Cruise Operators Are Sailing On Despite Omicron – Barrons

Despite a blunt recommendation from Centers for Disease Control and Prevention to avoid cruise travel, the industry is sailing on for now as it tries to recover from the pandemic.

The same holds true for the cruise operators’ stocks, which slid in the last few days of 2021 but still held up relatively well in the second half of December.

“Investors are completely taking this in stride,” Chris Woronka, an analyst at Deutsche Bank who covers the cruise lines and other travel sectors, told Barron’s on Saturday.

But it hasn’t been smooth sailing, and plenty of hurdles remain.

On Dec. 30, the CDC raised its Covid-19 travel health notice from 3 to 4, the highest level, for cruise travel. The agency urged travelers to avoid cruises “regardless of vaccination status.”

As of Saturday afternoon, there were no reports of any cruise voyage cancellations, though the Omicron variant is believed to have forced the cruise operators to review their itineraries, including which ports they call on.

Cruise company


Royal Caribbean Group
(ticker: RCL) said in a press release Thursday that the company “is experiencing service disruptions at selected destinations” and that it had “canceled or significantly modified 16 destination calls out of 331.”

Patrick Scholes, a travel and leisure analyst at Truist Securities, points out that the CDC’s action comes at an especially bad time for the cruise operators.

“It’s a very inopportune time to have that happen because we are going into the big selling season,” says Scholes. “It’s going to hurt, the degree of which we don’t know yet. But there’s absolutely nothing good coming out of that announcement” by the CDC.

Still, Woronka says that enthusiasm for cruising remains strong among travelers. The largest bucket of cruise customers, he says, “are going to go” on sailings.

For now, investors are taking the CDC’s recommendation in stride, though the stock prices declined in the last few trading days of 2021.

For example, shares of


Carnival
(CCL), the largest cruise company, fell by about 5% from Dec. 23 through Dec. 31, compared with a gain of nearly 1% for the S&P 500. From Dec. 17 through Dec. 31, though, the stock gained 10%, easily beating the S&P 500’s 3% result.

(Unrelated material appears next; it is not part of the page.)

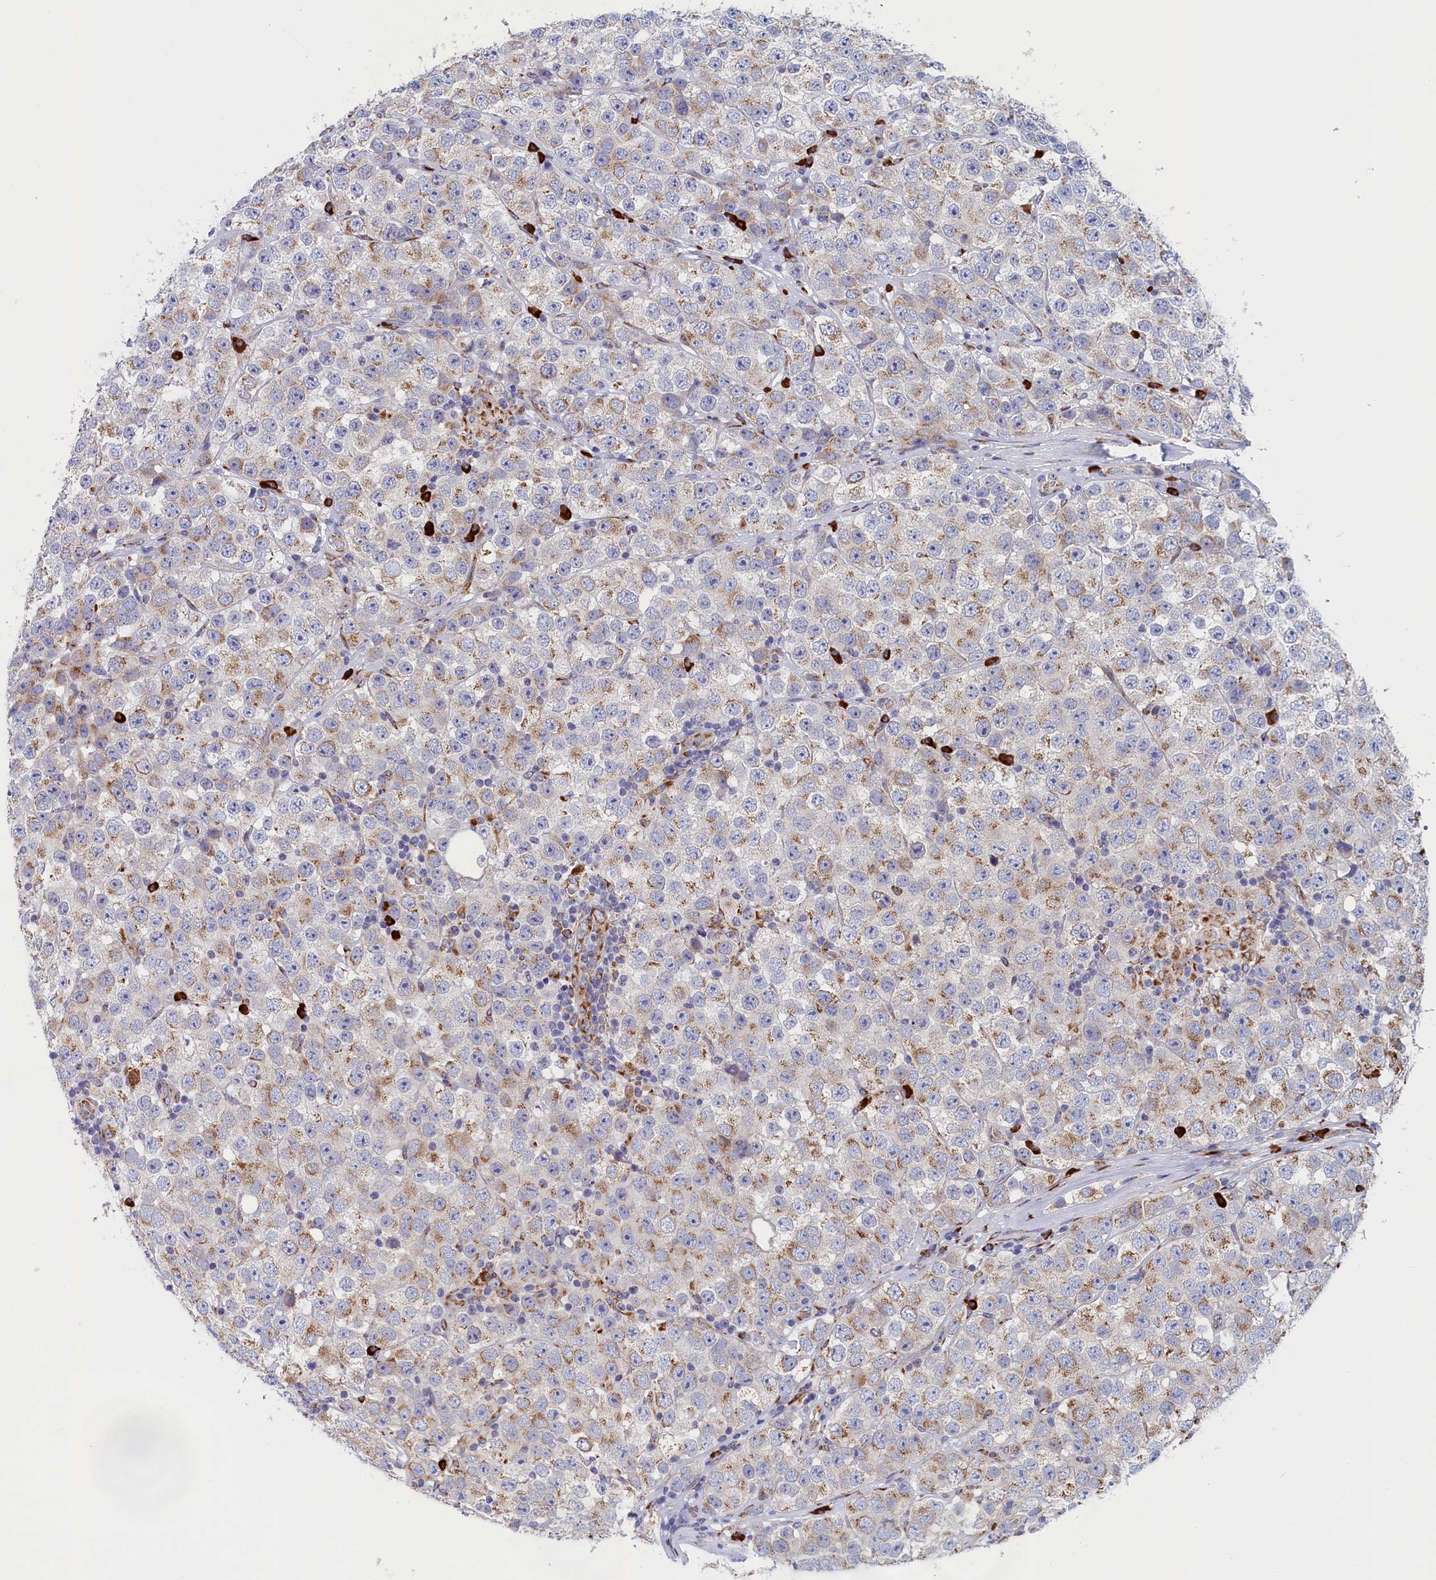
{"staining": {"intensity": "moderate", "quantity": "<25%", "location": "cytoplasmic/membranous"}, "tissue": "testis cancer", "cell_type": "Tumor cells", "image_type": "cancer", "snomed": [{"axis": "morphology", "description": "Seminoma, NOS"}, {"axis": "topography", "description": "Testis"}], "caption": "Testis seminoma tissue demonstrates moderate cytoplasmic/membranous staining in approximately <25% of tumor cells", "gene": "CCDC68", "patient": {"sex": "male", "age": 28}}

“The market is saying that these disruptions are not going to cripple the cruise companies,” Woronka says. “They’ve got pretty sufficient liquidity buffers to get through this. The view is that the CDC does not derail the second half of ’22 and ‘23 recovery.”

Royal Caribbean said in its release Thursday that “none of the Omicron cases [aboard its ships] have been severe” or required hospitalization.

It added that “almost everyone onboard” its ships have been vaccinated. The company, which resumed U.S. sailings in June, said it has carried 1.1 million guests on its ships since then, with 1,475 people testing positive—a rate of 0.02%.

Carnival and its peers had been shut down from sailing in and out of U.S. ports for about 15 months starting in March 2020 due to the pandemic.

Royal Caribbean’s load factors, essentially bookings, for sailings in the first half of this year are below historical levels but are within their historical ranges for the second half of 2022, the company said.

Woronka has Hold ratings on Royal Caribbean, Carnival and


Norwegian Cruise Line Holdings
(NCLH).

The stocks of all three companies have sold off by more than 10% since early November.

“Clearly, the market is still a little bit skittish about how this plays out,” says Woronka. “The base case is that we have a strong recovery in the back half of ’22 and into ’23, but there is risk. We didn’t see Omicron coming. It just popped up one day, and now it’s here.”

Royal Caribbean said in its release that the travel industry has been “experiencing significant disruptions by air transport and other service providers due to the spread of Omicron.”

As of mid-Saturday afternoon, there were about 2,500 flight cancellations within, into or out of the U.S., according to FlightAware. A day earlier, on Dec. 31, those cancellations totaled 1,625.


Delta Air Lines
(DAL), for example, has attributed its flight cancellations to winter weather and the Omicron variant.